Most Benghazi conversations go like this—a solid question, then a torrent of speculation, growing out of a total lack of confidence in whoever’s supposed to be investigating the events. Why are the investigators blowing it? Because the stakes are so high, and because these people always cover for each other. “If this has something to do with gun-running from Libya to Syria” said West, “this could make Iran-Contra look like ‘Romper Room.’ ”

Any liberal who rolls his eyes at the B-word should try to understand this. It was excruciating for them, in 2001 and 2002, to be accused of treason whenever they asked for a fuller story of 9/11. Asking what “Bush knew,” or making fun of him for ignoring memos about Bin Laden, didn’t make them Truthers. The killers in Benghazi haven’t been found. Getting furious about that doesn’t make you a kook.
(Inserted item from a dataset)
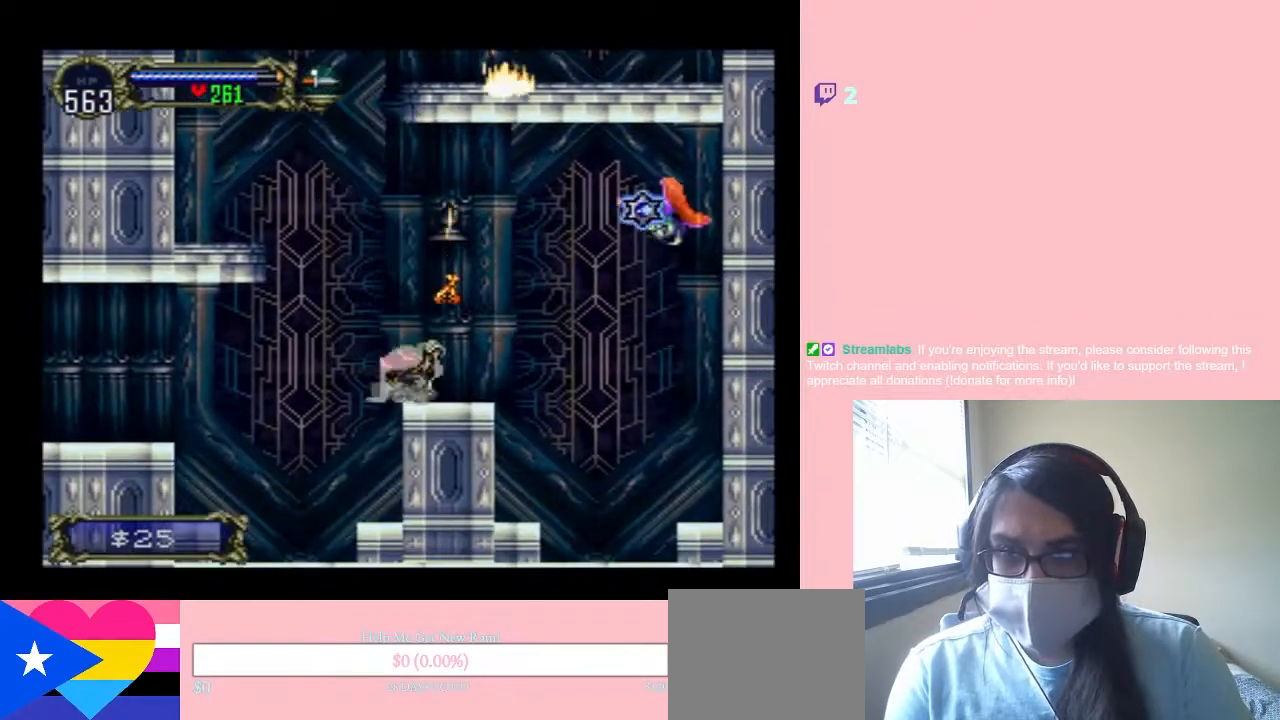
{"buttons": ["DPAD_RIGHT"], "left_stick": "center", "right_stick": "center", "events": [[33, "Y", "up"], [367, "B", "down"], [400, "DPAD_RIGHT", "down"], [433, "B", "up"]]}
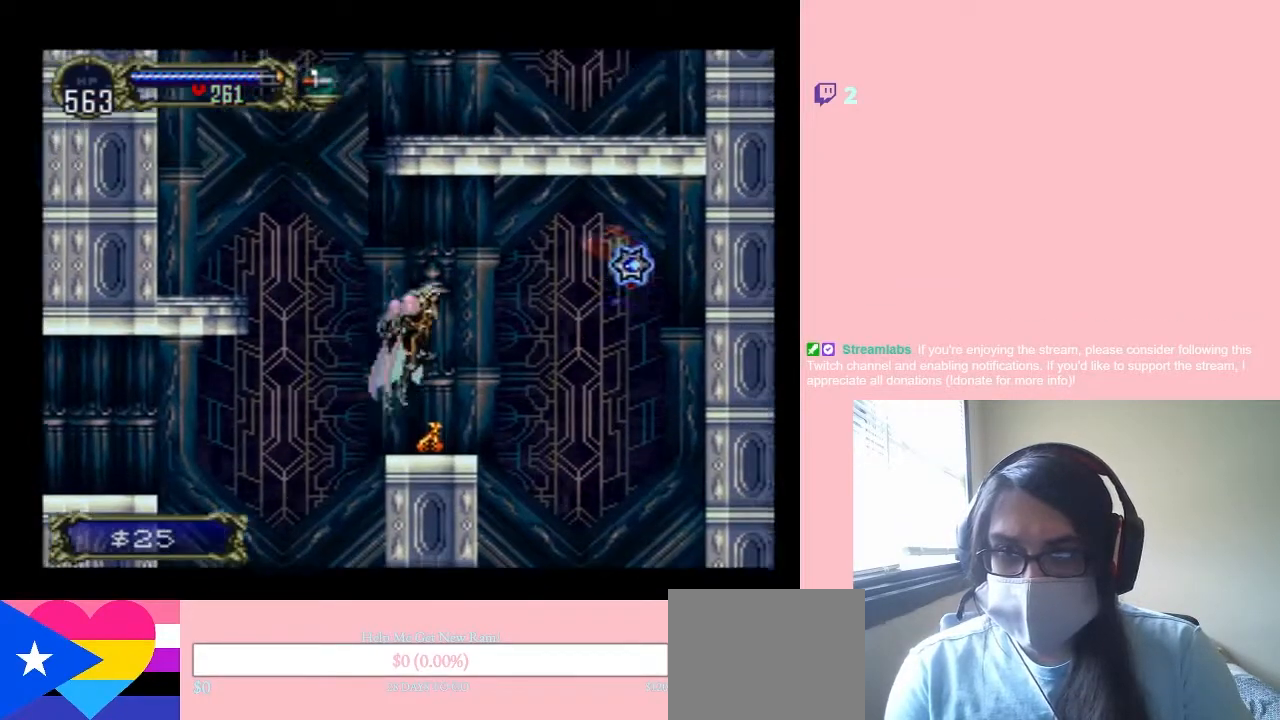
{"buttons": ["B", "DPAD_LEFT"], "left_stick": "center", "right_stick": "center", "events": [[167, "DPAD_RIGHT", "up"], [200, "DPAD_LEFT", "down"], [433, "B", "down"]]}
But fury can be wasted, pretty easily. Wednesday’s second Benghazi memorial was scheduled for noon or so on the west lawn of the Capitol, a stirring setting that pits the crowd against the dome. It got going late—there was confusion over whether some sort of “Million Muslim March” would arrive and interfere with the proceedings. As a stage and speakers were set up, protesters who’d come in for a few days (there was an anti-Obamacare rally on Tuesday) told me of their problems getting Congress to investigate Benghazi properly.